Pitch 2 - (5.5) Climb the wide crack to the top of a pedestal and then continue slanting right across 5.4 territory to an alcove. (180')

Pitch 3 - (5.3) Slab climb up a knobby face to a large ledge. (120')

Pitch 4 - (5.5) Climb up the face to a right facing flake then either climb to the large roof and move right under the roof, or move right into a crack and avoid the roof entirely. Belay at a small tree.

Pitch 5 - (5.6) Climb up the crack and onto the face to the top of the buttress.

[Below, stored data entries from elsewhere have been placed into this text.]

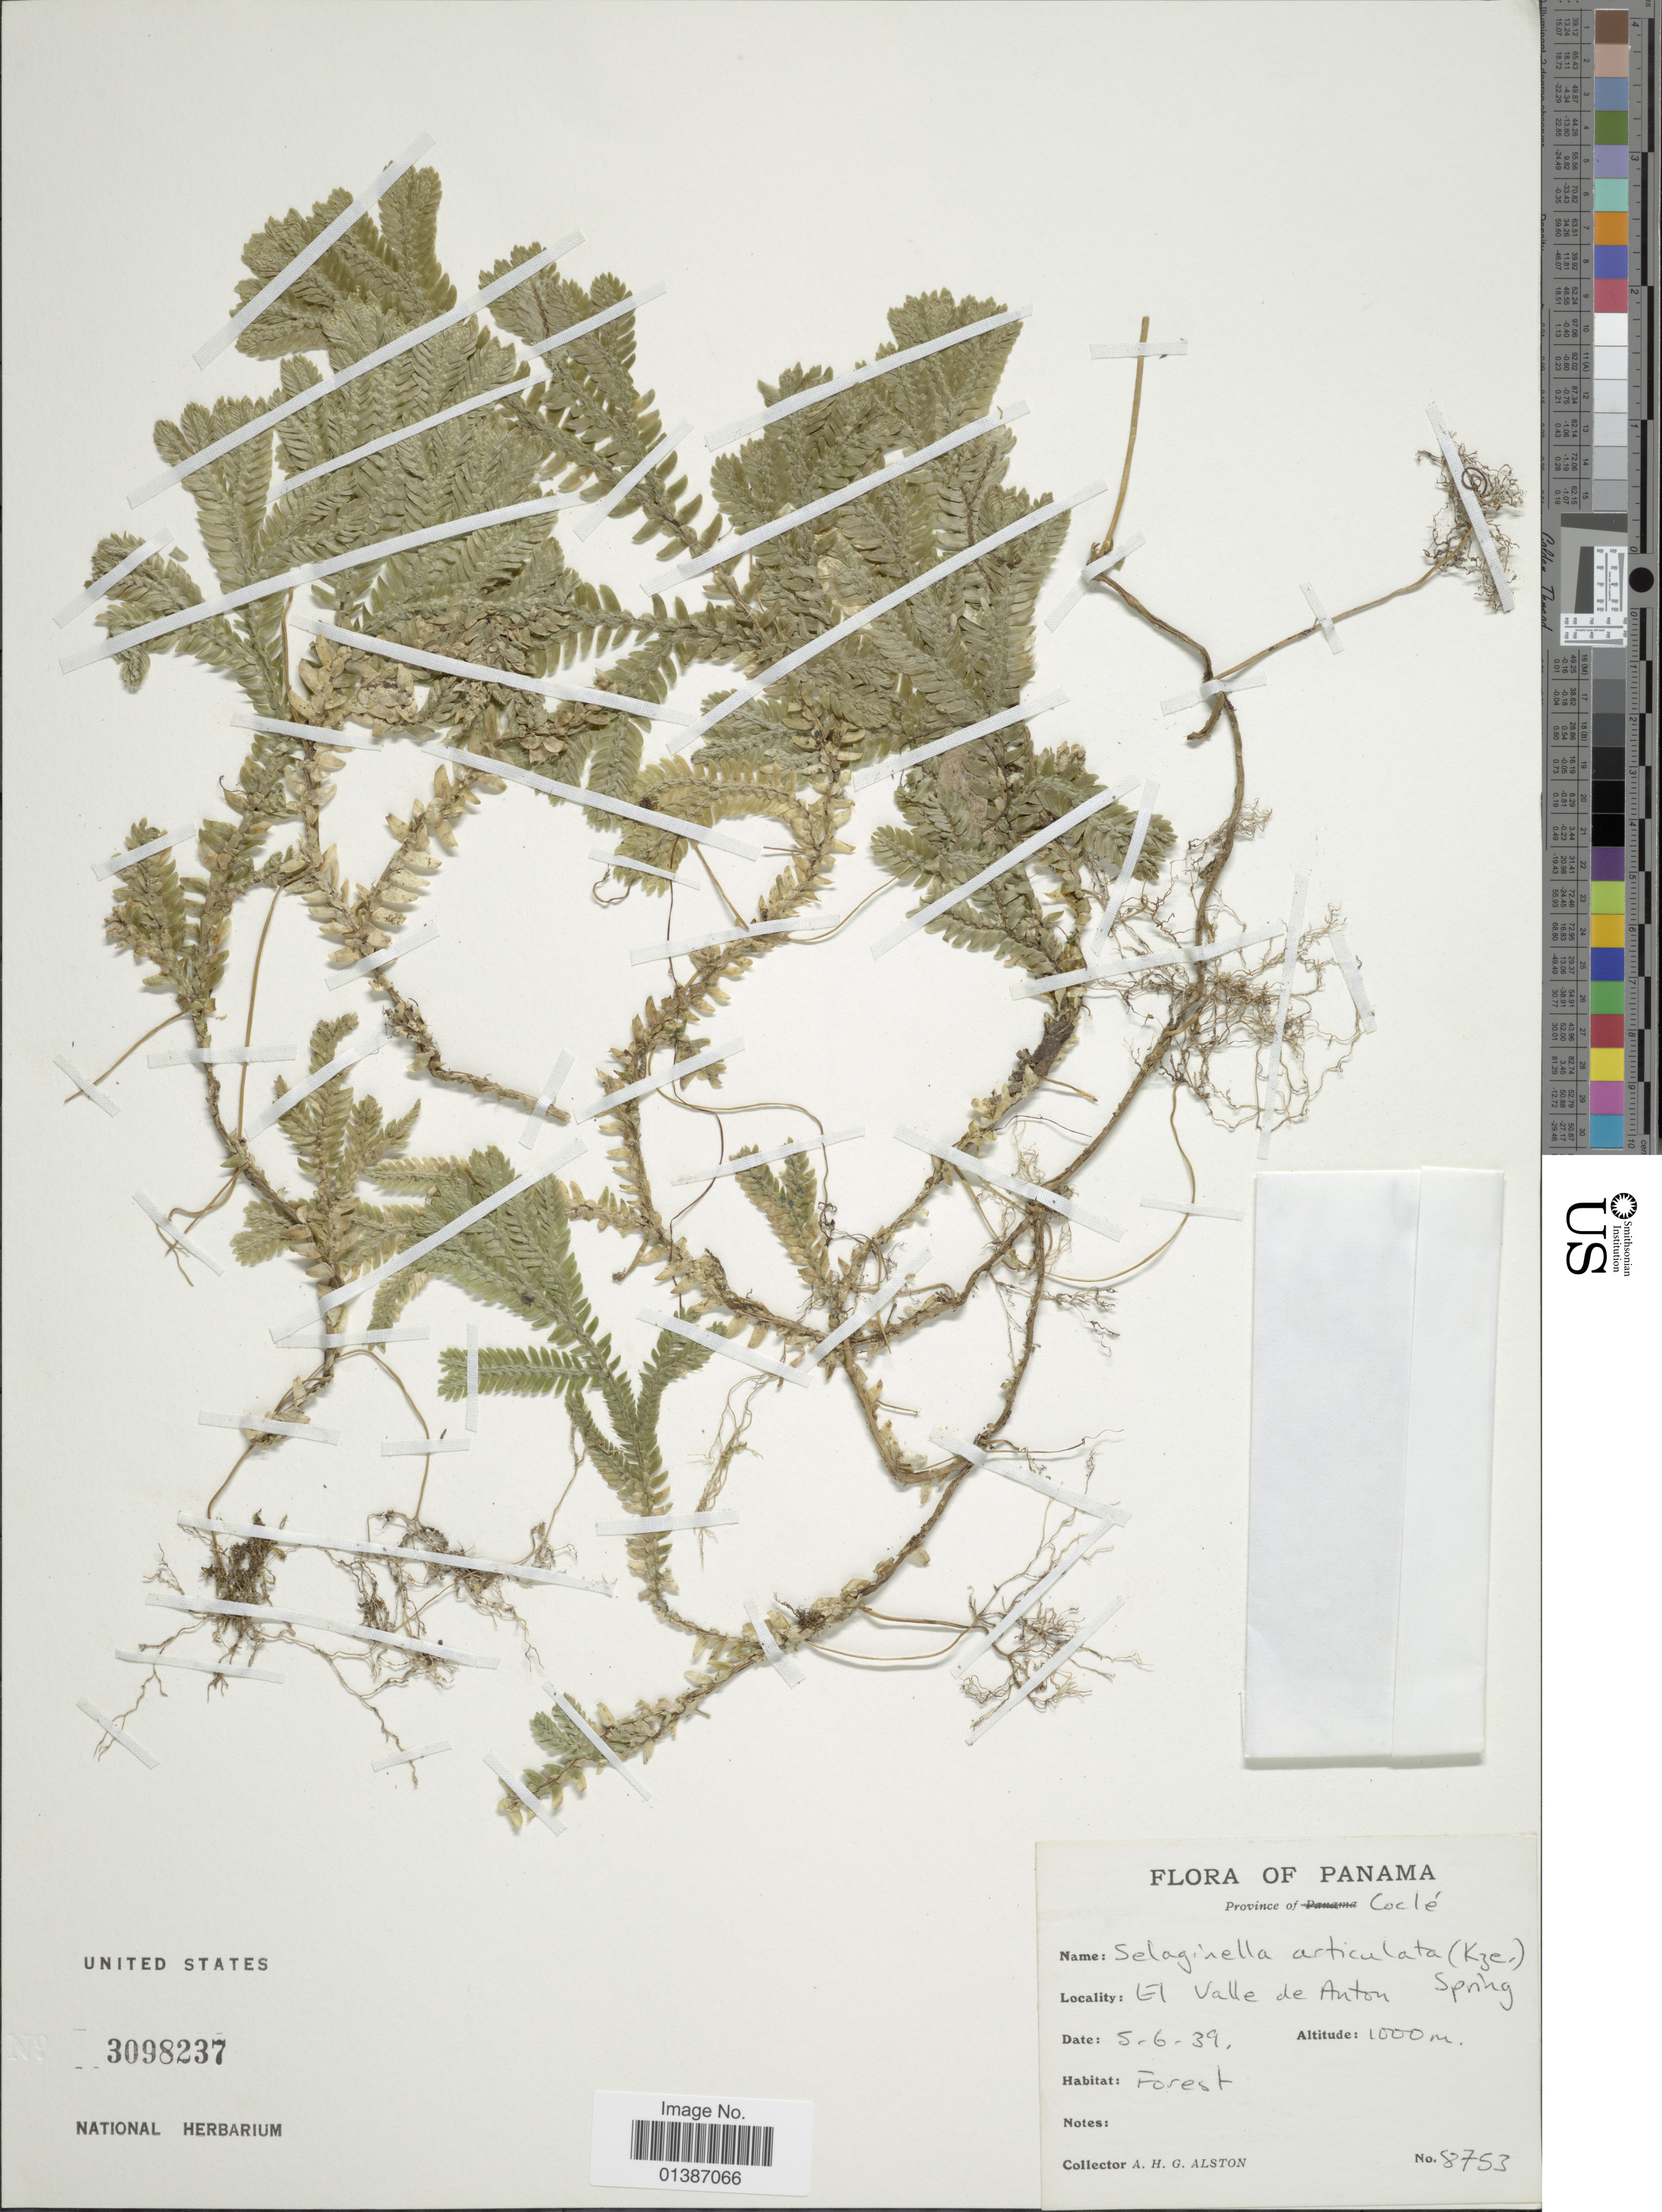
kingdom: Plantae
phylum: Tracheophyta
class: Lycopodiopsida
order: Selaginellales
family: Selaginellaceae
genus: Selaginella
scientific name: Selaginella articulata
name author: (Kunze) Spring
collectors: A. H. Alston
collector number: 8753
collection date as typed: Transcribed d/m/y: 5/6/39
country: Panama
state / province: Coclé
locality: Province of Coclé. El Valle de Anton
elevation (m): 1000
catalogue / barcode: US 3098237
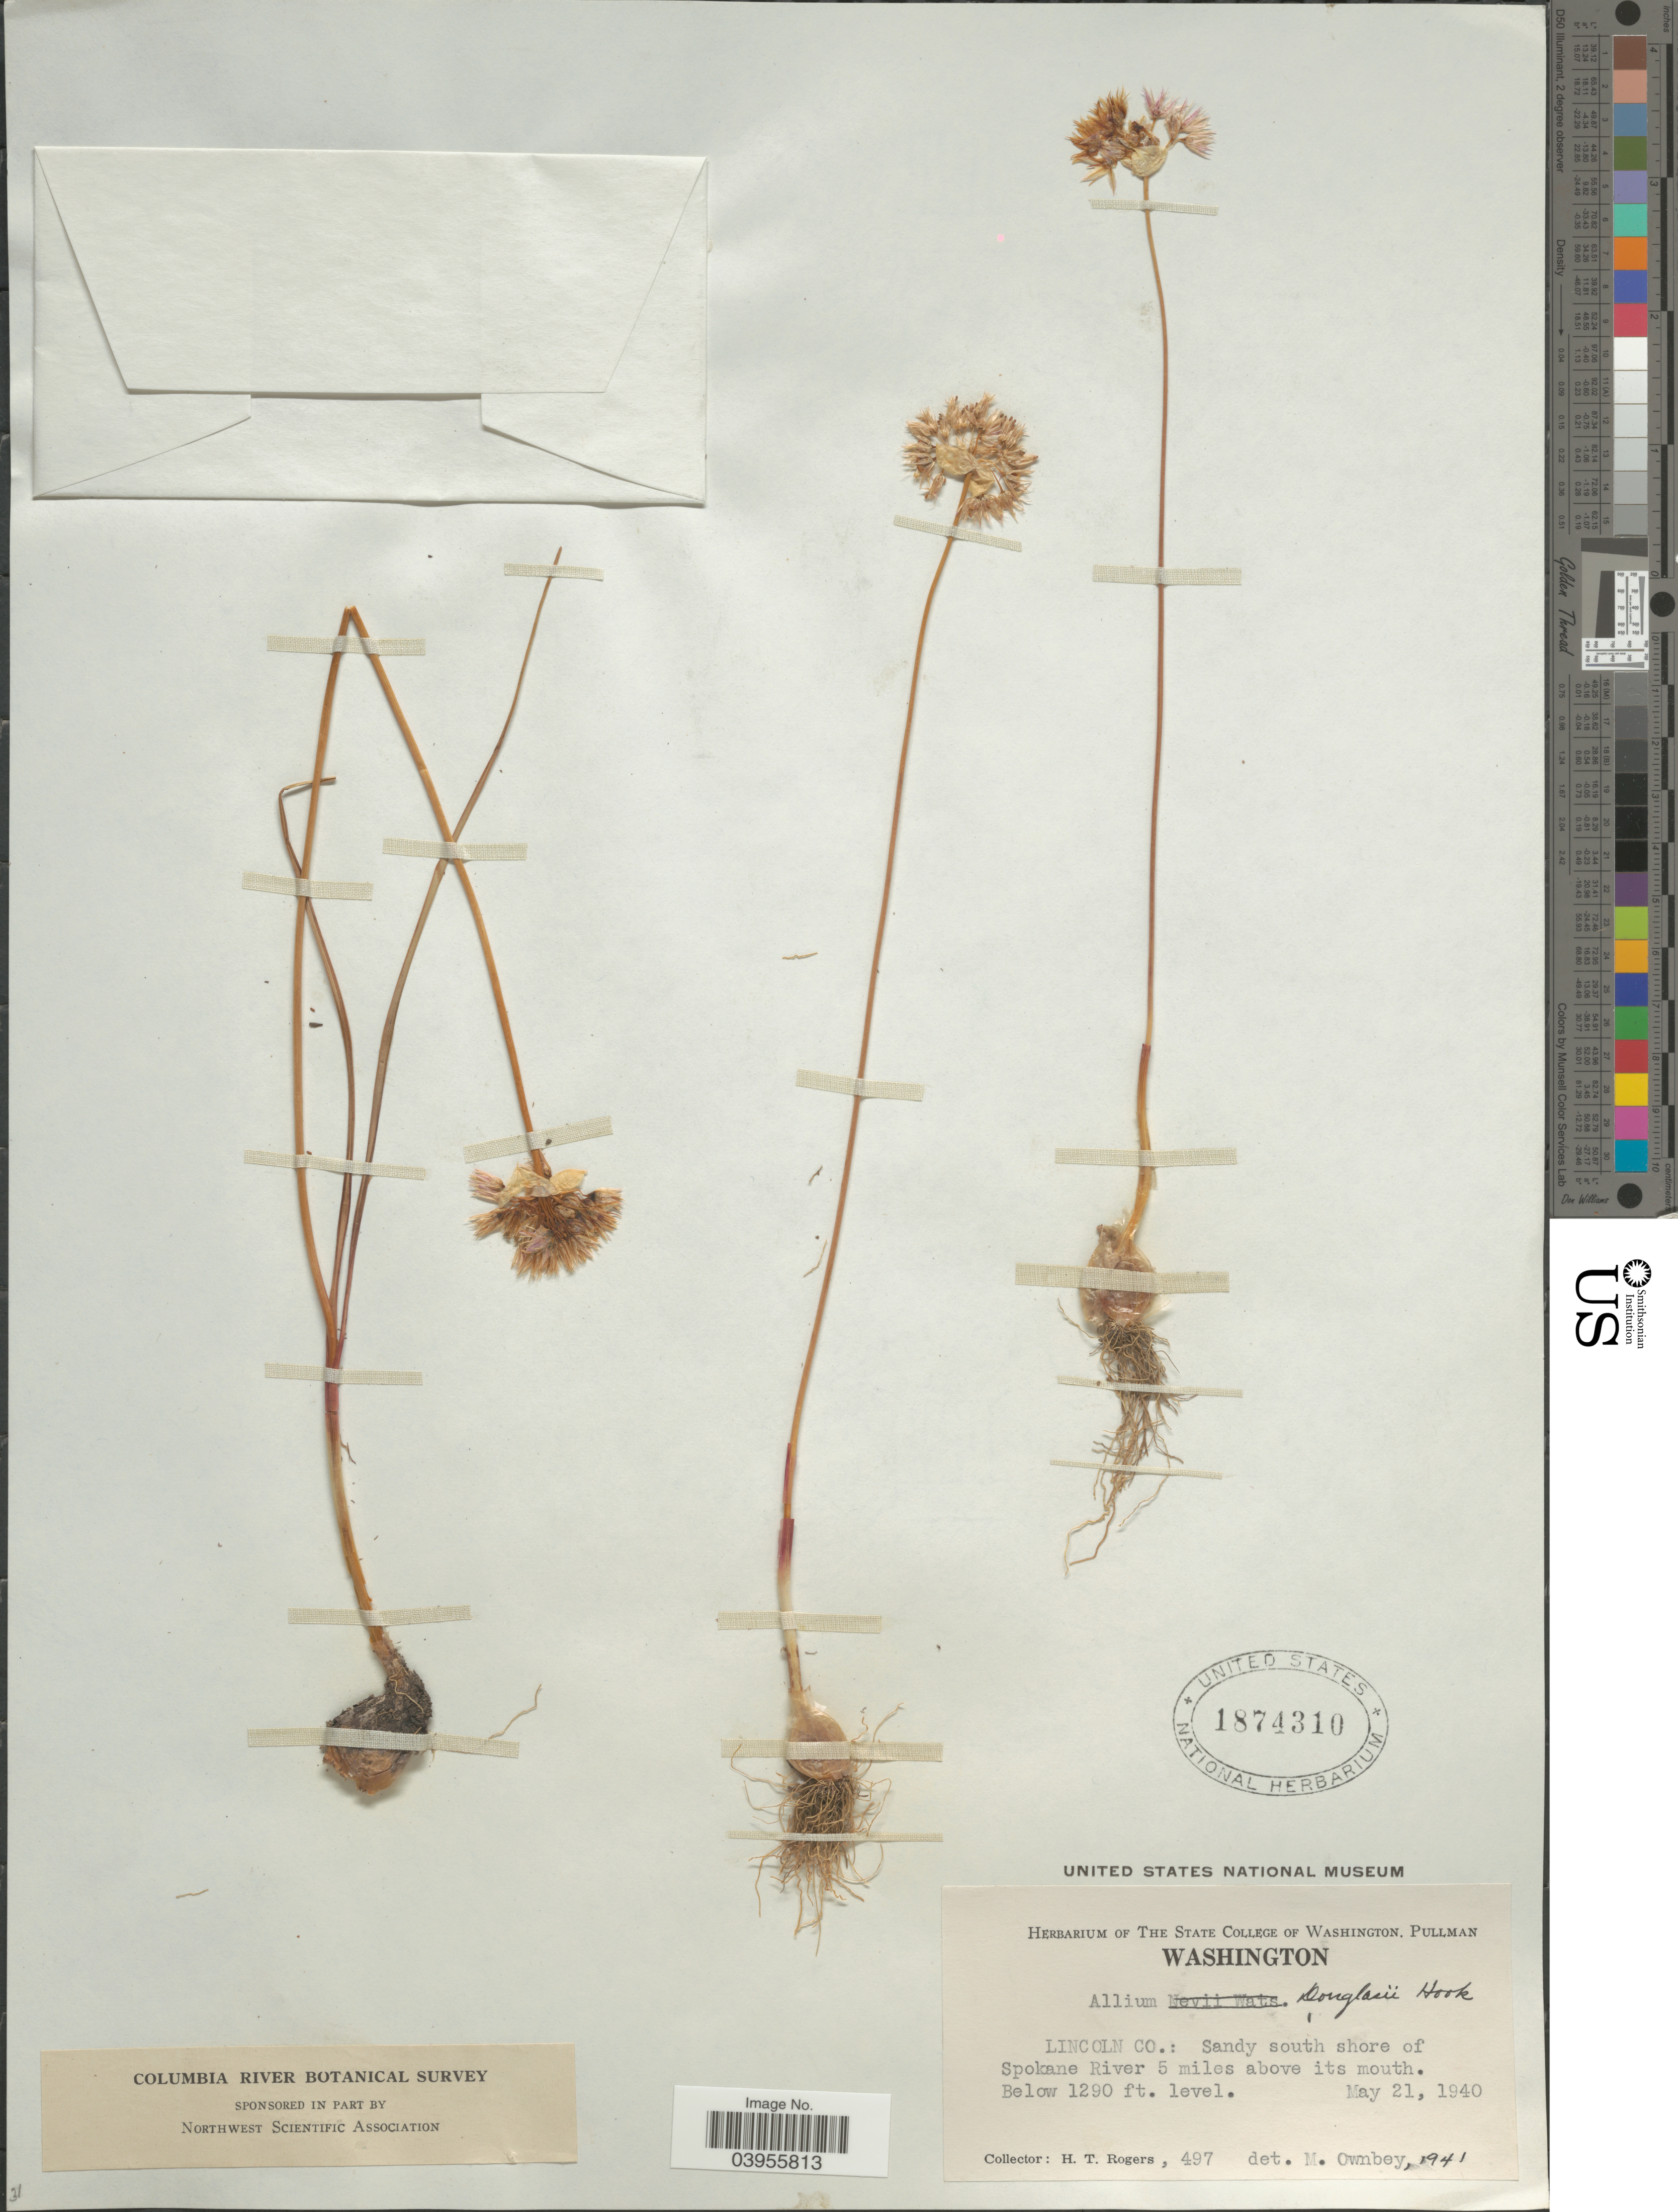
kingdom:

Descent: The route tops onto a large flat platform.  Towards the back you'll see 40 more feet of potential upward scrambling - you do not need to scramble to the top of this.  Instead, from the platform, walk back towards the left side and scramble up maybe 8 feet onto another small platform, and skirt the left side until you see a steep ~20 ft gully on the left.  Go down and continue to skirt the left side as you move towards the back until you hit a dirt trail. 

Location Suggest change

Park in the picnic area about 1.5 west of Camp 4.  From the parking area, walk a few minutes on the trail on flat ground.  If you start going uphill much, you are likely on the descent route.  After Six is the first climbing route you encounter on the left side of buttress.